For glowing skin, what to eat is the best question you can ask when you’re trying to put together a healthier diet for beautiful skin. Find out what is the right mixture of ingredients for glowing skin and the best sources for complete nourishment of your skin.
Protein and Fats for Glowing Skin
Quality protein is needed for cell repair and the best sources of the right kinds of protein are fish, egg whites along with skinless chicken or turkey breast.
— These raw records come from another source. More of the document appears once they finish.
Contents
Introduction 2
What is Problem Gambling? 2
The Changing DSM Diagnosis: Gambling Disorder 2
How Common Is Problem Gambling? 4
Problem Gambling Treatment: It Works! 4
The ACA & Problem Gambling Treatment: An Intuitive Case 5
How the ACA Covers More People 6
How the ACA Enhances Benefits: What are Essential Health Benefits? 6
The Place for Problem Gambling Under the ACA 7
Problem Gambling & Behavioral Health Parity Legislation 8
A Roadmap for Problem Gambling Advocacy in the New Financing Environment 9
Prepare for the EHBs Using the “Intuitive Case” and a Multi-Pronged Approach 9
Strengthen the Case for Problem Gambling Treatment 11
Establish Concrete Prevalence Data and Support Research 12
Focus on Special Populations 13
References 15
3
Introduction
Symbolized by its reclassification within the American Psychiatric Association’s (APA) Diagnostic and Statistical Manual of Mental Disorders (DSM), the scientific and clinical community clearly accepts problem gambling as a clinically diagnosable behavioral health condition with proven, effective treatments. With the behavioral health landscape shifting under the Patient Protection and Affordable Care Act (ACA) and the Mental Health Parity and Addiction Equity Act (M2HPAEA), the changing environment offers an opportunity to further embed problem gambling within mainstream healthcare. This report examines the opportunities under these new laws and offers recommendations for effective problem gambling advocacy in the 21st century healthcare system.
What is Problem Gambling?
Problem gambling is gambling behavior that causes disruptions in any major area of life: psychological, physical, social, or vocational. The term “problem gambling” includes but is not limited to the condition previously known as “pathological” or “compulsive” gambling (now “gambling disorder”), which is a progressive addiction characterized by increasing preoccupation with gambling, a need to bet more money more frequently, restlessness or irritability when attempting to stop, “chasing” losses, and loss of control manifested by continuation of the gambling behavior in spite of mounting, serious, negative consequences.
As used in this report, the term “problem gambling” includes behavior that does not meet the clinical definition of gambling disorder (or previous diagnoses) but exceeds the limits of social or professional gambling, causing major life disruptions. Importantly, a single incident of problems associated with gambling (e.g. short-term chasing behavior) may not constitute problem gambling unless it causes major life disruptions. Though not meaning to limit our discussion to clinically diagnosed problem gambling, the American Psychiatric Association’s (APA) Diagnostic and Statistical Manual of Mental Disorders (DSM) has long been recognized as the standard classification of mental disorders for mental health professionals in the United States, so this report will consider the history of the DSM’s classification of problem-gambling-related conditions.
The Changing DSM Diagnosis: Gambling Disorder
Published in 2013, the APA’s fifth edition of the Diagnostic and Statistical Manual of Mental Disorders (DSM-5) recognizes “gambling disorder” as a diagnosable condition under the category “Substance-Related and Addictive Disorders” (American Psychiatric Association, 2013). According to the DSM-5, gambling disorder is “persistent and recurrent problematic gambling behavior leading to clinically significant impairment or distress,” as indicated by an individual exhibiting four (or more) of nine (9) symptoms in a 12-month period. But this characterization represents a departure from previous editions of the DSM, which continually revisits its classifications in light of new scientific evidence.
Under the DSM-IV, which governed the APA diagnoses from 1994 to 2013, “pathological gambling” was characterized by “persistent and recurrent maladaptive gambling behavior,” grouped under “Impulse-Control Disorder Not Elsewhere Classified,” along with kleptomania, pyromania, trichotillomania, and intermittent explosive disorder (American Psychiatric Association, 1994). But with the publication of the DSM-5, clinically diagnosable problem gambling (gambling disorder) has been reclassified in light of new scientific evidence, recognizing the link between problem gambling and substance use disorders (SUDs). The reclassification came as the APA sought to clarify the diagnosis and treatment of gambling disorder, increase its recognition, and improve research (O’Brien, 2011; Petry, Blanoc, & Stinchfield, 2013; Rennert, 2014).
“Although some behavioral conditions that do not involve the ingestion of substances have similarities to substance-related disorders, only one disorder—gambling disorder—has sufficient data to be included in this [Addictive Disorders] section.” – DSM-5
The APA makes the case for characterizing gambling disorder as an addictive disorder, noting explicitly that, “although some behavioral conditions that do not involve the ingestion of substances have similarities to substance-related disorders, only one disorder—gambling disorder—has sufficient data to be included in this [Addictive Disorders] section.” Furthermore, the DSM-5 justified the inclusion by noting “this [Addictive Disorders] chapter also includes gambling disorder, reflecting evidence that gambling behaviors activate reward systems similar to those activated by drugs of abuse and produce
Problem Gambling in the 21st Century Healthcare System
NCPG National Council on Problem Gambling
The right mixture of Omega-3 and Omega-6 fatty acids is also needed for glowing skin. Make sure your daily diet plan for glowing skin includes fatty fish (salmon, tuna, sardines), but also walnuts, almonds, soy beans and canola or flax seed oil for cooking.
Free radical damage affects the levels of collagen in skin, causing a dull complexion and wrinkles. Fight them with the best antioxidants from berries (blueberries, raspberries, black currants), along with broccoli, kale, spinach, papaya and sweet potatoes. Any food with a high content of vitamin C is also full of antioxidants and that doesn’t just mean citrus fruit, but also tomatoes, strawberries and kiwi.
Vitamins for Glowing Skin
Vitamin A, which the body can also extract from beta-carotene, is vital for glowing skin. You can get it from whole milk and butter, liver, eggs or plant sources like orange fruit and vegetables, from apricots and mangoes to pumpkin and carrots or even dark green vegetables like watercress.
Vitamin E is equally important when you’re considering what to eat for glowing skin. You can get it from nuts and seeds, whole grains and avocados.
Minerals for Glowing Skin
Selenium is the most important mineral that promotes healthy skin and you can get plenty of it from cereals, mushrooms and seafood.
A healthy glow also depends on the level of zinc in the body, a mineral that can also increase the production of collagen and improve the immune system. You can find it in seafood, cheese, nutritional yeast and mushrooms when you’re wondering what you should eat for glowing skin.